> ACTIVITY
Once the line with "- [Exportação Excel](#exportação-excel)" is found in the entries below, print it and each following line exactly, stopping after the line with "6. Tabela virtualizada"; print nothing else.

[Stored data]
■ ■ ■ ■ ■ ■ ■
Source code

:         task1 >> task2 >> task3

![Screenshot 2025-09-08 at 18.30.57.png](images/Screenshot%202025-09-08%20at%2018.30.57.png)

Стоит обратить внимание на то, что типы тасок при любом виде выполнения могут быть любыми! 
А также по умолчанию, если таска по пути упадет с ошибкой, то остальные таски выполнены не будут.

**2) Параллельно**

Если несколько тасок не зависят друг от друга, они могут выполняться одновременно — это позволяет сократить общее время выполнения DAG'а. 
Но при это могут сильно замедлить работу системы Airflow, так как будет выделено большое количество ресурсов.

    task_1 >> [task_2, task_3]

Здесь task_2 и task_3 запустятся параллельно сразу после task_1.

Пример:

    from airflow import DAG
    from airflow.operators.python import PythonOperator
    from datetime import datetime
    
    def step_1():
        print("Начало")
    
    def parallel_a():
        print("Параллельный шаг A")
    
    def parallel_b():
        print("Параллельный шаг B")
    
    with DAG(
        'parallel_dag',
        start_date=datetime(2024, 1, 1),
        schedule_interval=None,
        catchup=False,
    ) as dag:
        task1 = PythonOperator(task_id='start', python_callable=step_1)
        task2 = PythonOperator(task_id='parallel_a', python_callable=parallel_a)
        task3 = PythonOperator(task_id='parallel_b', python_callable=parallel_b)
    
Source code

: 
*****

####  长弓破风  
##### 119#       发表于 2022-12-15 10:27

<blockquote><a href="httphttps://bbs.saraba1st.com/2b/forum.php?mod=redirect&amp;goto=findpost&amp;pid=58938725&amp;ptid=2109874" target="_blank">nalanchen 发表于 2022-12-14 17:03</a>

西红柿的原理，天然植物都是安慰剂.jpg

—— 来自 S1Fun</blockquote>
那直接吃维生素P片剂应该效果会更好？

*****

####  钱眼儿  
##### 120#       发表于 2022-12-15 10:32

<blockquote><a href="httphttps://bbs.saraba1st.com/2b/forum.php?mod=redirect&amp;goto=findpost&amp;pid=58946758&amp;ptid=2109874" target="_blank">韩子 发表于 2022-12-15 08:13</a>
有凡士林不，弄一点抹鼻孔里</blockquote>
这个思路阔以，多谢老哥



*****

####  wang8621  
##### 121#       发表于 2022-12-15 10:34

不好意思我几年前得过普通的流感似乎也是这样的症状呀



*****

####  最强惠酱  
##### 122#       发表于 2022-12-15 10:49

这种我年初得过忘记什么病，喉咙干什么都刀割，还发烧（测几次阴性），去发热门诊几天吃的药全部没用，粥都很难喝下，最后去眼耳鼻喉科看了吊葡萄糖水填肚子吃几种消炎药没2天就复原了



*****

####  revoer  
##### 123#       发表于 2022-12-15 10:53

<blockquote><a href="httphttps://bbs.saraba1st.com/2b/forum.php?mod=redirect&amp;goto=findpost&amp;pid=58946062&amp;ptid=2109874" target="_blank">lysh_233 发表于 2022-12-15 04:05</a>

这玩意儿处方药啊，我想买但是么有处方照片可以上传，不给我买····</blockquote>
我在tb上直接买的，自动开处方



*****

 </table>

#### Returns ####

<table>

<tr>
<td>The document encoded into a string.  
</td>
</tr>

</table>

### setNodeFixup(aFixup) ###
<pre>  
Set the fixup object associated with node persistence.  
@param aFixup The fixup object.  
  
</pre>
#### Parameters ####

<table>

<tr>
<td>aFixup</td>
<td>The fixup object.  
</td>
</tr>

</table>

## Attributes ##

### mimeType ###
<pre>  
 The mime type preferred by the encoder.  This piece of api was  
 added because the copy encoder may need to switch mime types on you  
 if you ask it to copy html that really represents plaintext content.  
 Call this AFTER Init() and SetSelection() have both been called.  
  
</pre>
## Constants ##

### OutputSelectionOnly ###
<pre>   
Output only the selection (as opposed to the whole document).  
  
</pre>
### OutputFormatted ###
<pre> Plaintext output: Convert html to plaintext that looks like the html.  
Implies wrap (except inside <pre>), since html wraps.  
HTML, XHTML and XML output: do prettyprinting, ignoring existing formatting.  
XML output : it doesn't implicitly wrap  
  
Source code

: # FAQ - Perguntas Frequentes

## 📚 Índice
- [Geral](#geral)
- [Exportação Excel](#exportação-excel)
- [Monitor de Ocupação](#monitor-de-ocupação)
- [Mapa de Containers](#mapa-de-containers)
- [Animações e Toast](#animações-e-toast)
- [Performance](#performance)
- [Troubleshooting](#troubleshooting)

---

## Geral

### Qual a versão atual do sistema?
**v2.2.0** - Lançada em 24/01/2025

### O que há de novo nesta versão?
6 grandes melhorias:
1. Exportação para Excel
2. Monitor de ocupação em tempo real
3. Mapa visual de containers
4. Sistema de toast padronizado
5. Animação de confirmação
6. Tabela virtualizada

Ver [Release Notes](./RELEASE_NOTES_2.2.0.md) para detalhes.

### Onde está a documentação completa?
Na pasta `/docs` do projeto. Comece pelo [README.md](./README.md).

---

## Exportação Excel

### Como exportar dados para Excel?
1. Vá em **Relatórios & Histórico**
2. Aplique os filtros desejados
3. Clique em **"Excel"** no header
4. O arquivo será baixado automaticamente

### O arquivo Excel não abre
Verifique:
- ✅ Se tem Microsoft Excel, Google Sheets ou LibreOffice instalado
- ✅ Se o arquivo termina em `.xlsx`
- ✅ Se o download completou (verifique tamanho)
■ ■ ■ ■ ■ ■ ■
> ANSWER SECTION
- [Exportação Excel](#exportação-excel)
- [Monitor de Ocupação](#monitor-de-ocupação)
- [Mapa de Containers](#mapa-de-containers)
- [Animações e Toast](#animações-e-toast)
- [Performance](#performance)
- [Troubleshooting](#troubleshooting)

---

## Geral

### Qual a versão atual do sistema?
**v2.2.0** - Lançada em 24/01/2025

### O que há de novo nesta versão?
6 grandes melhorias:
1. Exportação para Excel
2. Monitor de ocupação em tempo real
3. Mapa visual de containers
4. Sistema de toast padronizado
5. Animação de confirmação
6. Tabela virtualizada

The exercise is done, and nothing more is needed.